Tour Operators' Websites Must Focus More On Engagement, Says AITO

Travel websites owned by members of the Association of Independent Tour Operators (AITO) could be doing more to communicate their brands and engage customers.

The association has issued advice to members to make changes and future-proof their businesses, Travolution reports.

The AITO carried out a review of members' websites using a team of experts from Richard Carrick Consulting, which analysed their brands, product, websites, online savviness and customer relationship management.

According to the research, members need to take action to improve their websites including adding more personal references and user reviews, being more imaginative in their use of content, and promoting their own brands more effectively.

The websites that came up trumps across the performance indicators were Martin Randall Travel, followed by Journey Latin America and Explore.

Those that needed improvement were good at promoting their sector of specialist travel, but weren't focused enough on pushing their own brand name, the analysts concluded.

Richard Carrick, chief executive, said: "The level at which you communicate your brand is patchy. There are some clear propositions but they are not as well communicated [to clients] as they should be."

Website owners can promote customer engagement by posting photographs of staff, encouraging clients to sign up to mailing lists as soon as possible, having client testimonials, using video to promote content and "nudging" customers to keep them on the website.

Very few of the sites featured third-party reviews, Carrick observed. "There is not enough focus on improving conversion rates and reducing bounce rates; give people nudges to keep them on your site.

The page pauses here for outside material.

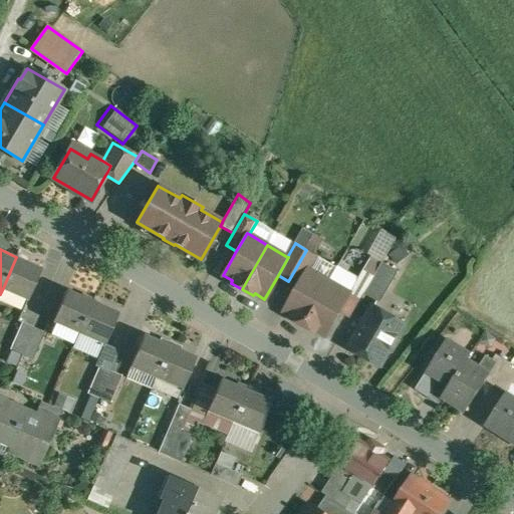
[(306,250),(288,281),(299,287),(309,269),(310,270),(318,256),(306,250)]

Reviews on your site will whack up conversion rates," he commented.

Additionally, just a third of members' sites acknowledge customers when they sign up to their mailing lists, he added.

Technology is set to change at such a rapid rate; within five years it will become so immersive that clients will be able to "smell" food in destinations through their mobile phones, says Rohit Talwar, futurologist and chief executive of Fast Future.

As technology evolves, consumers will be able to experience a whole range of aspects of holidays remotely via technology, he predicted.

"We are seeing the rapid evolution of technology. We are going to see technology embedded into our bodies. In a few years you will be able to smell food in destinations via your phone. In ten to 20 years we will be able to create the experience of being there by stimulating the brain," he said.

Travel organisations need to start preparing for the technological challenges of the future. "Organisations which do the best at not being surprised by the future are the ones which look ten years out at what is coming," Talwar added.